┌─ Source document

Pre-Conference Writing Workshop for Post-Cultic Recovery

by Dogpatch 2 Replies latest jw friends

  • Dogpatch
    Dogpatch

    Coming to Terms with Your Story:

    A Pre-Conference Writing Workshop for Post-Cultic Recovery

    Facilitator: Karen Pressley

    Wednesday, July 4, 2012 (10:00 am – 5:00 pm)

    After leaving a high-demand group, how do you come to terms with the people, events, and countless details of the memories that shaped that time of your life? Outside of counseling or talks with caring friends and family members, exploring the fertile subject matter of your experiences can be an otherwise daunting, seemingly irreconcilable task without a means of connecting the dots and coming to terms with your personal story. Your story is composed of countless moments, scenes, and choices that may hold difficult, tragic, repressed, or even magical events and circumstances. This Writer’s Workshop focuses on the healing qualities of writing that can help you to make sense of your experiences, re-establish your well-being, and re-discover your personal voice. We’ll use techniques that help you to create meaningful accounts that not only document memories, but that can help to diffuse the impact they might have on your thoughts and emotions. These techniques are based on research that shows that writing is a productive, healing process that has been found to reduce physical and emotional illness in people who write regularly.

    As a participant in this workshop--and whether or not you consider yourself a skilled writer--you are addressed as a writer with a voice, an author with an authoritative position over your life story. If you have been more accustomed to being the object rather than the subject of your circumstances, particularly if you have been denied authority in the group, writing about your life can play a significant part in erasing years of invisibility and interpretation by others. With the goal of “write or be written,” you will learn writing techniques that will enable you to express the hard-won, deep layers of truth that you might discover but not otherwise share as part of daily social communication. As one writer said after developing a memoir, “Each time the authentic words break through, I am changed.”

    The teacher of this workshop is a writing professional, a university instructor of composition, a published author, and a former sixteen-year cult member. She believes that writing is empowering, whether you write to lay bare your soul with absolute frankness for others to read and learn by, or you simply want to make sense of your life for personal healing purposes. By guiding you to put pen to paper as you explore your experiences through these specialized writing techniques and exercises in this three-part workshop, she will show you how writing can bring the very needed joy that comes from transforming your subject matter into material that helps you to grow while you create something of value for yourself and, if you choose, to share with or to help others.

└─

▶ Activities:
**1.** Reproduce the workshop announcement word for word from "The teacher of" to "to help others.".
**2.** Carry on with the workshop announcement, beginning immediately after its final sentence.

┌─ Data below

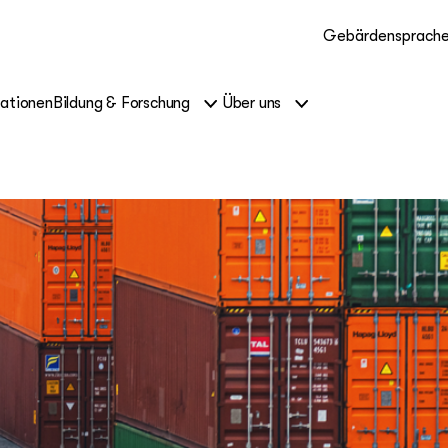
Gebärdensprach
kationen
Bildung & Forschung
Über uns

└─

▶ Numbered responses:
**1.**
The teacher of this workshop is a writing professional, a university instructor of composition, a published author, and a former sixteen-year cult member. She believes that writing is empowering, whether you write to lay bare your soul with absolute frankness for others to read and learn by, or you simply want to make sense of your life for personal healing purposes. By guiding you to put pen to paper as you explore your experiences through these specialized writing techniques and exercises in this three-part workshop, she will show you how writing can bring the very needed joy that comes from transforming your subject matter into material that helps you to grow while you create something of value for yourself and, if you choose, to share with or to help others.

**2.**
    The writing workshop will take place on Wednesday July 4, 2012 (10:00 am to 5:00 pm), the day before the ICSA Annual Conference in Montreal, which takes place July 5-7. The location will be the conference site: Holiday Inn Select Montreal Centre Ville Downtown.

    Cost

    The workshop is free but open only to conference registrants (select one-day registration if you only want to attend the workshop). Space is limited and preference is given to former members of cultic groups who want to write about their experiences.

    Sign-Up Required

    In addition to registering for the conference, you must sign up for the pre-conference workshop. Here are the steps:

    1. Go to ICSA’s Event Home Page: http://icsahome.com/infoserv_respond/event_conferences_workshops.asp

    2. Explore the links to the left, under “Conferences.” These provide information on accommodations, fees, directions, etc.

    3. Click “Register” on the upper right.

    4. Note the yellow box, “How to Get a Discount Code.” Click on the survey that is appropriate to you (ICSA member, nonmember, full-time student). The survey helps us plan.

    5. Toward the end of the survey you will be asked if you want to participate in the writing workshop.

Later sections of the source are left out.